A list of 30 questions to ask your architect before starting your next project.

Hackney Architects

Introduction.

Whether you are renovating your existing home or embarking on a complete newbuild, your architect will play an integral role throughout the project.

Architects are more than just a technical service-provider; they will be your advocate in the construction process and help bring your dreams into reality. Asking the right questions at your initial meeting is crucial for selecting the right individual.

But what are the key issues to consider? From checking credentials to training and experience, working methods, budget, timeframe and next steps – we’ve compiled a comprehensive list of questions to help you select the perfect architect for your next project.

Questions to ask your Architect - establishing goals.

Establish your own goals.

Instead of starting with questions for your potential architect – what questions do you need to ask yourself first? Make sure that you attend your initial meeting fully prepared and ready to discuss your aims for the build. For instance, what are your must-haves or what flaws in your existing home instigated the project?

Bring plenty of images to show your architect as well – so they can fully understand your design goals. Establishing a clear vision from the outset will make things much easier further down the line. Think about the big questions such as:

  1. What do you want to create from scratch or change about your existing space?
  2. Why? What are your design aims for the project?
  3. How much time and energy can you invest in the design and construction process?
  4. What is a realistic budget for the build?
  5. Who will be the primary contact with the architecture and building teams?
30 questions to ask an architect - customer reviews

Testimonials and Credentials.

When meeting an architect for the first time, make sure to ask for a portfolio of previous work – and trust your instincts. If you have a clear vision for your own project, finding an architect that can work with and enhance this brief is key.

They may also have their own opinions on taking on the project, so it is worth confirming that both parties are invested. In addition, double-check their work with previous clients and follow-up on any references provided – responsiveness, problem-solving and communication skills are all key factors. Consider asking:

  • Are you interested in taking on this job?
  • How busy are you? Are you able to fit this into your schedule?
  • Can I see a portfolio of your previous work – do you have a particular design style?
  • Do you have a list of past clients, references or customer testimonials?
  • What sets your work apart from similar individuals or firms?
Questions to ask an architect - training and experience

Training and Experience.

In UK law, anyone who calls themselves an architect must be professionally trained and registered. Making sure that your architect has the proper certification is crucial. Membership of the ARB is compulsory and ensuring they are also part of an accredited RIBA Chartered Practice will provide further assurance.

A complete home build or renovation is likely the most expensive project you’ll ever undertake, so don’t be afraid to enquire about your architect’s experience and qualifications.

  1. How many years have you been established?
  2. Are you RIBA accredited?
  3. Are you a member of the Architects Registration Board?
  4. Have you worked with local planning officials before?
  5. What is your experience with similar projects?
30 questions to ask an architect - working methods

Working Methods.

A hands-on architect is enormously useful for coordinating contractors and dealing with questions or problems as they arise – so make sure you understand their level of involvement. This starts with the design process, asking how they will explain the plans and discuss finishes, right through to the construction itself and liaising with builders.

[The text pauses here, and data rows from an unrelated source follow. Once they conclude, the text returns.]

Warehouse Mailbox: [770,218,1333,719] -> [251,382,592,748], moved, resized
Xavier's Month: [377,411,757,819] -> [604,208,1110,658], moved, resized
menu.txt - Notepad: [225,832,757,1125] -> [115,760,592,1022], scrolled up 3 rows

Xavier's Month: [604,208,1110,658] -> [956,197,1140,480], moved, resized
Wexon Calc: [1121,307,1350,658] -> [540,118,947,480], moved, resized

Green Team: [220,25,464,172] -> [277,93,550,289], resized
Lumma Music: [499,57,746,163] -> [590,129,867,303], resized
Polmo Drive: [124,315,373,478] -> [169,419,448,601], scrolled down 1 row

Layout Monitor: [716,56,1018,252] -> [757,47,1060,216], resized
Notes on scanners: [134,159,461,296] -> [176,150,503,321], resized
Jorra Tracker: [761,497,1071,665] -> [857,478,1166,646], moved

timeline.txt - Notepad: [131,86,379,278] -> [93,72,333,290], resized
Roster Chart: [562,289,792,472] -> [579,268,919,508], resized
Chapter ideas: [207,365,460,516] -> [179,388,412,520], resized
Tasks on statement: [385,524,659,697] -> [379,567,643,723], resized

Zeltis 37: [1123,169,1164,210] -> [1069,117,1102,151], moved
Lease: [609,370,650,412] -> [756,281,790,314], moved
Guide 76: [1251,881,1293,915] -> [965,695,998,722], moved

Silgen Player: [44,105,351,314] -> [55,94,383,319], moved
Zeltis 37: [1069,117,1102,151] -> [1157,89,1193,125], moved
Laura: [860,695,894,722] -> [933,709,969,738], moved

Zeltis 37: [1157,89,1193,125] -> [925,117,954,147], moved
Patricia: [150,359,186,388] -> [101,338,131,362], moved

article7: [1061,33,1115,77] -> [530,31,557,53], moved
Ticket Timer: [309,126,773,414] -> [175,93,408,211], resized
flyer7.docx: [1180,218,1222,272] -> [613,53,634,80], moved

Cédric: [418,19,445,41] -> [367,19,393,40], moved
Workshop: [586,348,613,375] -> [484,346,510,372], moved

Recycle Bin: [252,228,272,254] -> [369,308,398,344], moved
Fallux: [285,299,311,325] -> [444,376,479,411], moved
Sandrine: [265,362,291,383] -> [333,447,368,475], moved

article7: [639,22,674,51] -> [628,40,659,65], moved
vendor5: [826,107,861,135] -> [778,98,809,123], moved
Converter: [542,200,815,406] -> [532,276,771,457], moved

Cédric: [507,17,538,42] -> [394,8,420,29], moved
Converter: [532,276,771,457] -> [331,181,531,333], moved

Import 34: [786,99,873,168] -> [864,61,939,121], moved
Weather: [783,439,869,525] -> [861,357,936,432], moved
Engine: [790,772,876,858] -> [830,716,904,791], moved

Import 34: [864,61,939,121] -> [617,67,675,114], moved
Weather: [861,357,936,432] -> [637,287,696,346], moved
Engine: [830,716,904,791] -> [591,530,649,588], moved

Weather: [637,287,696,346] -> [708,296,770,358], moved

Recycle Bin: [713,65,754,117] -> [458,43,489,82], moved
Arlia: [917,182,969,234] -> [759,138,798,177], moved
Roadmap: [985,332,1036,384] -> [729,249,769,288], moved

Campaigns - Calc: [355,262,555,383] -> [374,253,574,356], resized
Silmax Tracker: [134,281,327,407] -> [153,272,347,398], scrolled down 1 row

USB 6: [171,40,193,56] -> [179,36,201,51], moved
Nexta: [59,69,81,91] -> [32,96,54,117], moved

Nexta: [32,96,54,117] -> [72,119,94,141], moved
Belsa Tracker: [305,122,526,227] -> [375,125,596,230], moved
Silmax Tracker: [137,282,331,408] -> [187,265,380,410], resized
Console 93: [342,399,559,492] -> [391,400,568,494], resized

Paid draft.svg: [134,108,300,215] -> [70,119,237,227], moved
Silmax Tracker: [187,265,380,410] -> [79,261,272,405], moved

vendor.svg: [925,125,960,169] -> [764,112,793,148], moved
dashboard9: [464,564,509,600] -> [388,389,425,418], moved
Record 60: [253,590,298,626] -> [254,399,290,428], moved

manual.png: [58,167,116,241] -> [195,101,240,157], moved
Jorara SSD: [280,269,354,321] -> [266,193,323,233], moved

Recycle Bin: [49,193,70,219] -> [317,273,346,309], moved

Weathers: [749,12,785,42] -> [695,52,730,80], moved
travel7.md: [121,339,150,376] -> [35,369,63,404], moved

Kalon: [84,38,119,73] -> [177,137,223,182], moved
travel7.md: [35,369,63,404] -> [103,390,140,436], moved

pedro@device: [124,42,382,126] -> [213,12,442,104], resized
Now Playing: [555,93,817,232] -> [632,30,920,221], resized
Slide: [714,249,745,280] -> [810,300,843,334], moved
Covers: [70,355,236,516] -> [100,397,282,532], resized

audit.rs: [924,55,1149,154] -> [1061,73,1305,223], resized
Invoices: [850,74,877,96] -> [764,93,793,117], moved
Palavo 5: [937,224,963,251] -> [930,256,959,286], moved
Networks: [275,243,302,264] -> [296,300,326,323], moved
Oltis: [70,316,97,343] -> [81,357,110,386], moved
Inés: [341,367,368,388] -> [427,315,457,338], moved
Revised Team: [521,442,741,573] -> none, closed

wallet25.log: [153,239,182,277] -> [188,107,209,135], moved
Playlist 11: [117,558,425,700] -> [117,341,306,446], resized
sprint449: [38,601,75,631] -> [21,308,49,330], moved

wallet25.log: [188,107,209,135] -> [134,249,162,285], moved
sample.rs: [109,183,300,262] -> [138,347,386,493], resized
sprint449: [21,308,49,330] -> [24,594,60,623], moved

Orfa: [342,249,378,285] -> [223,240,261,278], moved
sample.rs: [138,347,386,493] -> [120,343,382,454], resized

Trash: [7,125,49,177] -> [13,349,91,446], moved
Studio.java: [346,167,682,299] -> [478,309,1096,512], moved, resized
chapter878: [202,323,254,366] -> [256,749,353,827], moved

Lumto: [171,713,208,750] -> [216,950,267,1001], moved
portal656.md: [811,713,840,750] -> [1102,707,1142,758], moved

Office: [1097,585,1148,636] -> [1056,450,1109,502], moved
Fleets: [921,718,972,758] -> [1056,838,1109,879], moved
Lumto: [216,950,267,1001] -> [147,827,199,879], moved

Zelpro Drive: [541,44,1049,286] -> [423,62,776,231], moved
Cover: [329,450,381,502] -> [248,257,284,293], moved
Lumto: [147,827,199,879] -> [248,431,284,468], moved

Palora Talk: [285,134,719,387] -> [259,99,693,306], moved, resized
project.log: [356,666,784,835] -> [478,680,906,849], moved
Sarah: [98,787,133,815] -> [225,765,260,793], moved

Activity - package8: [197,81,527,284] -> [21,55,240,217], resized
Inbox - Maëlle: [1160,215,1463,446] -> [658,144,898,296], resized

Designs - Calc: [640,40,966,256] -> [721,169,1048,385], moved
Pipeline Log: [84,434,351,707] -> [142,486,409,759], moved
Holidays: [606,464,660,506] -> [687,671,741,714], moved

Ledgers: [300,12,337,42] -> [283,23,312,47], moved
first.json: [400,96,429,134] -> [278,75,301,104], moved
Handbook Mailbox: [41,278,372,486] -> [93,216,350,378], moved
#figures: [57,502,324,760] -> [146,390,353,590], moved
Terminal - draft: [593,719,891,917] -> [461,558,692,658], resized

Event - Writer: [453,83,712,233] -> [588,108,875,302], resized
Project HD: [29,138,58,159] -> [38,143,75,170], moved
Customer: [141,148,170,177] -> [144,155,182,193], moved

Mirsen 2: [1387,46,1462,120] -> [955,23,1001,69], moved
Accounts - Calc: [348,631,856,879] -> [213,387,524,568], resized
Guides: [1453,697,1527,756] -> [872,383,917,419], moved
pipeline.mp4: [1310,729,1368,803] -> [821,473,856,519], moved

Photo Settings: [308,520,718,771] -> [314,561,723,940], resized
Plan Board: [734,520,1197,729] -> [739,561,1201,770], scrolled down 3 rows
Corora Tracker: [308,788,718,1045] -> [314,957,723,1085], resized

Establishing working practices and who’s responsible for what will minimise misunderstandings as the build progresses. Try asking:

  1. How will you explain the design process? Will I see initial models or drawings?
  2. Can we arrange an initial visit to assess the house or plot in-situ? As the project progresses, do you conduct regular site-visits?
  3. Will you be the only architect involved in the project? If not, who will I be dealing with at the architecture firm – and will this be the same person throughout the process?
  4. How, and how often will I be updated about progress?
  5. What is your level of involvement with building contractors and tradespeople (i.e. project management) – who’s responsible for what?

Budget and Timeframe.

When meeting any architect or builder, be clear from the start on your own budget, as well as how their fees will be calculated and charged. Some architects provide full design, plan and build services at either a percentage of the project cost or a fixed fee – or depending on your needs, just seeing the designs through planning stages.

Whatever you require, it is essential this arrangement is in writing, setting out the specific responsibilities of each party. Make sure you understand the following:

  • What is your fee structure and what are the timings for payments?
  • If the scope of the project changes, will there be additional fees? How are these established?
  • Are these designs practical and how much will they cost?
  • What do you see as the important issues and challenges of the project?
  • How long do you envisage the work will take to complete?

Moving Forwards.

Once you are happy your potential architect understands your goals, the project is achievable, and you’ve understood their fees and working methods – finish off by asking whether your architect needs anything from you. Your architect may require information such as deeds, planning approvals or preferred contractors for instance.

Keeping the project moving forwards at an early stage is important, so aim to come away from your first meeting with a list of key action points and timeframes.

  • Is there anything else you need from me – i.e. what does your architect expect you to provide and at what stages?
  • What are the key phases in the design, briefing and build process?
  • How long will it take for the architect to get back to you, after the initial meeting?
  • What planning and paperwork is required to officially get started?
  • Are you both completely happy with plans and ready to start working together?

Final thoughts.

From interpreting initial ideas into a stunning finalised design, to securing planning permission, liaising with builders and monitoring progress on site – architects are invaluable assets to any building project. It can be worth speaking to several architects before you make a firm selection, to ensure your project gets off to the best possible start. With these questions in mind you’re sure to find the ideal architect for you.